Estudo propõe origem distinta para hidrocarbonetos em formigas

Hipótese liga alcanos lineares à proteção contra dessecação e compostos ramificados à defesa antimicrobiana e à comunicação

16.04.2026 | 14:57 (UTC -3)
Schubert Peter, Revista Cultivar
Foto Peterwchen - CC BY 4.0
Foto Peterwchen - CC BY 4.0

Hipótese científica propõe vias evolutivas independentes para os hidrocarbonetos lineares e ramificados presentes na cutícula de formigas. O trabalho usa a espécie Cataglyphis niger como modelo. O autor, Abraham Hefetz, argumenta que os alcanos lineares ganharam importância inicial na formação de uma barreira contra perda de água.

Depois, passaram a atuar também como pistas e sinais químicos. Já os alcanos ramificados teriam outra origem. O ponto de partida, segundo a hipótese, envolve ácidos graxos ramificados com ação bactericida. Depois, essa rota metabólica teria sido aproveitada para gerar compostos usados na comunicação social.

O trabalho de Hefetz reúne base conceitual e evidências químicas. A análise dos extratos cefálicos de operárias encontrou três grupos de compostos. O primeiro inclui ácidos graxos lineares e ramificados, com cadeias entre C14 e C18. O segundo inclui ésteres heptílicos correspondentes a esses ácidos. O terceiro inclui hidrocarbonetos alifáticos lineares e ramificados. A presença de ácidos graxos ramificados em quantidade relevante reforça a ideia de função própria, e não apenas de papel intermediário na biossíntese.

O estudo também comparou extratos da cabeça com a secreção da glândula pós-faríngea, principal reservatório de hidrocarbonetos cuticulares. Nessa glândula apareceram os hidrocarbonetos e alguns ácidos graxos lineares, como hexadecanoico, oleico e octadecanoico.

Os ácidos graxos ramificados e seus ésteres, porém, não apareceram ali. Esse resultado aponta para outra glândula cefálica, ainda não identificada, como origem desses compostos. Destaca-se ainda a congruência entre as posições de ramificação dos ácidos graxos e dos alcanos ramificados, fato central para sustentar a hipótese evolutiva proposta.

Interpretação do autor

Na interpretação do autor, os alcanos lineares atenderam primeiro a uma exigência física. Eles formam uma camada impermeável na superfície corporal e reduzem a dessecação. Essa função ganha peso em ambientes áridos, como o habitat da formiga.

O próprio perfil químico da espécie mostra predominância de hidrocarbonetos de maior peso molecular, padrão compatível com adaptação à seca. Como esses compostos já recobriam todo o corpo, a transição para função comunicativa teria ocorrido depois, com uso em reconhecimento social e organização de tarefas.

Compostos ramificados

Os compostos ramificados entram em outra lógica, aponta Hefetz.
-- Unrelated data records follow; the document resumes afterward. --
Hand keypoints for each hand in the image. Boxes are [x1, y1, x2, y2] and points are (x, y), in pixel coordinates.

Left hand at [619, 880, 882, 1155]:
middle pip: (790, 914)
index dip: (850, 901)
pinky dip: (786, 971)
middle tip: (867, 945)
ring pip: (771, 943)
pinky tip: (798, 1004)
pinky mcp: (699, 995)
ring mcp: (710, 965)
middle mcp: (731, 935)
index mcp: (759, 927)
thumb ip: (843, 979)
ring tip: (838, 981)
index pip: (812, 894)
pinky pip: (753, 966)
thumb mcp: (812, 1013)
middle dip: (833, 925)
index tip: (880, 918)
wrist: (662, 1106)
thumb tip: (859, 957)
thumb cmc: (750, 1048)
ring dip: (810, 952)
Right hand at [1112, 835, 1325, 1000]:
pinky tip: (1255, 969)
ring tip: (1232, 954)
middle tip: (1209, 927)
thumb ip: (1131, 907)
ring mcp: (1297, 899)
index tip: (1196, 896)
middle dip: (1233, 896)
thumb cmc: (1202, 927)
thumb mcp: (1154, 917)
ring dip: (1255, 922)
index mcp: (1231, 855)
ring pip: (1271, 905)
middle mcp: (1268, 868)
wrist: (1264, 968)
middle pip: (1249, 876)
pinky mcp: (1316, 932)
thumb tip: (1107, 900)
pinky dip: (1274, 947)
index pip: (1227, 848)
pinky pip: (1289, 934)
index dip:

Eles ampliam o conteúdo informacional do perfil químico, porque admitem várias posições de ramificação e também estereoisômeros. Isso aumenta a capacidade de codificação de sinais sociais, como reconhecimento de ninho e identidade de casta.

O custo aparece no plano físico. Compostos ramificados reduzem o ponto de fusão da mistura cuticular e enfraquecem a impermeabilidade da cutícula. O artigo trata esse quadro como um balanço entre comunicação e proteção hídrica. Em outras palavras, mais informação química pode implicar menor eficiência contra perda de água.

A hipótese central liga os ácidos graxos ramificados a uma função antimicrobiana ancestral. O cientista cita o potencial bactericida desses compostos, com destaque para ação sobre microrganismos sem parede celular, como micoplasmas.

A partir dessa base, os alcanos ramificados teriam surgido por aproveitamento de uma rota biossintética já disponível. A hidrofobicidade desses alcanos teria facilitado sua mistura com os compostos lineares e sua distribuição pela superfície do corpo. Os ésteres heptílicos encontrados nas cabeças das operárias entram como possível forma de armazenamento menos tóxica dos ácidos graxos livres.

Hefetz também cita suporte indireto vindo da regulação neuro-hormonal. Em Camponotus fellah, estudo anterior mostrou resposta distinta entre alcanos lineares e ramificados após interferência na sinalização por inotocina. Para o autor, esse contraste ajuda a reforçar a proposta de evolução independente entre os dois grupos.

Química cuticular

Na prática, a hipótese reorganiza a leitura sobre a química cuticular em formigas. Em vez de derivação simples dos compostos ramificados a partir dos lineares, o cientista sugere duas histórias evolutivas com pressões seletivas distintas. Uma delas prioriza impermeabilidade e sobrevivência em ambiente seco. A outra parte de defesa microbiana e avança para comunicação social.